RT toxicityICD-10 L58.0

Acute radiation dermatitis

Radiodermatitis; acute radiation skin reaction; ARSR

Acute radiation dermatitis is an expected and dose-dependent toxicity affecting nearly all patients receiving cutaneous or breast / head-and-neck radiotherapy with sufficient skin dose. Severity ranges from mild erythema (RTOG 1) through brisk moist desquamation (RTOG 3) to necrosis (RTOG 4). Onset begins 1–2 weeks into a fractionated course, peaks 1–2 weeks after completion, and typically resolves over the following 4–6 weeks. Management is supportive — emollients, gentle skin hygiene and topical steroids; secondary infection and pain control deserve attention. Late effects (telangiectasia, hyperpigmentation, fibrosis, alopecia) are covered separately under radiation fibrosis.

CurrentLast reviewed 15 May 2026

Clinical features and RTOG grading

  • Onset 1–2 weeks after the start of fractionated RT; peaks 1–2 weeks after the last fraction.
  • RTOG / CTCAE grading:
    • Grade 0 — no change.
    • Grade 1 — faint or dull erythema, dry desquamation, epilation.
    • Grade 2 — tender or bright erythema, patchy moist desquamation, moderate oedema.
    • Grade 3 — confluent moist desquamation other than skinfolds, pitting oedema.
    • Grade 4 — skin necrosis or ulceration, full-thickness loss.
  • Most severe in skinfolds (axilla, inframammary, perineal), where moisture and friction worsen the reaction.
  • Affects 80–90% of patients to some degree, with Grade 3+ in 10–20% of breast / head-and-neck RT and a smaller proportion of skin-cancer RT depending on schedule and fractionation.

Risk factors

  • Higher total dose and dose-per-fraction.
  • Larger fields and skinfold inclusion.
  • Concurrent chemotherapy (especially fluoropyrimidines, anthracyclines) — radiation recall and synergistic dermatitis.
  • Higher BMI, smokers, Fitzpatrick I–II skin.
  • Pre-existing skin conditions in the field.
  • Lymphoedema / chronic skin damage from prior surgery.

Management

  • Prophylaxis — daily gentle washing with pH-neutral soap; emollients (Cetraben, Diprobase, urea-based creams) from day 1; avoid perfumed products, hot water, vigorous towel drying, occlusive dressings on intact skin.
  • Grade 1 — continue emollients; protective clothing.
  • Grade 2 — topical mid-potency corticosteroid (e.g. mometasone, hydrocortisone butyrate) twice daily; non-adherent dressing for desquamated areas.
  • Grade 3 — topical potent / superpotent steroid; non-adherent / hydrogel dressings (Mepilex, Allevyn); analgesia; bacterial swab if superinfection suspected; consider treatment break if dose-limiting.
  • Grade 4 — wound care team, dressings, possible debridement; treatment interruption usually required.
  • Photoprotection of the irradiated field for at least 12 months — even when healed, the skin is photosensitive.

Practice points

  • Set patient expectations before treatment — the rash is expected and manageable.
  • Counsel that swimming pools, hot tubs and saunas are contraindicated during the reaction.
  • Use of metallic / aluminium-containing antiperspirants in the field is debated — most contemporary breast RT protocols permit them.
  • Recovery is the norm; refer to dermatology / wound care for non-healing or atypical reactions, persistent ulceration, or features suggesting infection.
  • Document the field and dose for any future skin lesion in the area — recurrent cancer, post-RT atypical vascular lesion or angiosarcoma can arise in irradiated skin and be misattributed to RT change.

References

  1. Cox JD et al.
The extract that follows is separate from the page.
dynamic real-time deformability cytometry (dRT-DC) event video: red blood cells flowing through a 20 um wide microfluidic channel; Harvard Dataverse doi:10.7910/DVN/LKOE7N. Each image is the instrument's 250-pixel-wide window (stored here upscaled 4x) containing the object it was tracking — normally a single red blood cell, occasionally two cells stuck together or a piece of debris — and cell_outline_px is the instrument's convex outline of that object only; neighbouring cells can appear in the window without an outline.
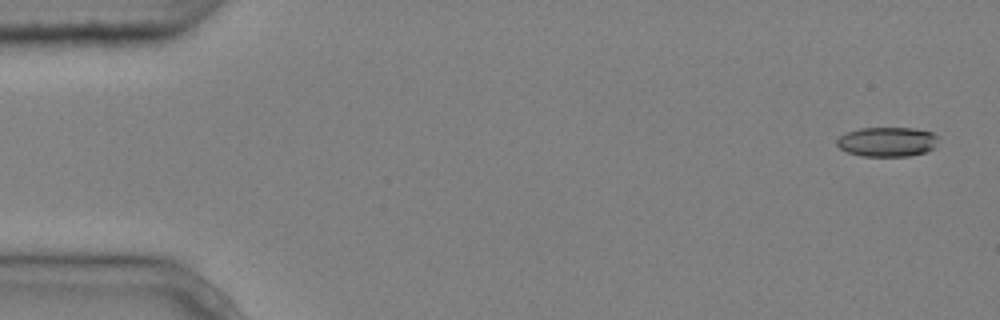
{"species": "common noctule bat (a hibernating species)", "species_latin": "Nyctalus noctula", "temperature_condition": "cold", "stored_images_in_passage": 5, "camera_frame_rate_fps": 3000, "um_per_image_px": 0.085, "animal": {"sex": "male", "body_mass_g": 20.4}, "frame": {"image": 1, "passage_image": 1, "time_ms": 0.0, "image_size_px": [1000, 320], "cell_outline_px": [[940, 136], [936, 144], [932, 148], [924, 152], [908, 156], [860, 156], [848, 152], [840, 148], [836, 144], [836, 140], [840, 136], [848, 132], [860, 128], [912, 128], [932, 132]], "centroid_in_image_um": [75.42, 12.05], "position_along_channel_um": 9.6, "area_um2": 17.46}}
Toxicity criteria of the Radiation Therapy Oncology Group (RTOG) and the European Organization for Research and Treatment of Cancer. Int J Radiat Oncol Biol Phys; 1995.
  2. Hymes SR, Strom EA, Fife C. Radiation dermatitis — clinical presentation, pathophysiology, and management. J Am Acad Dermatol; 2006.
  3. RCR / SCoR / IPEM. Dose fractionation in cutaneous radiotherapy.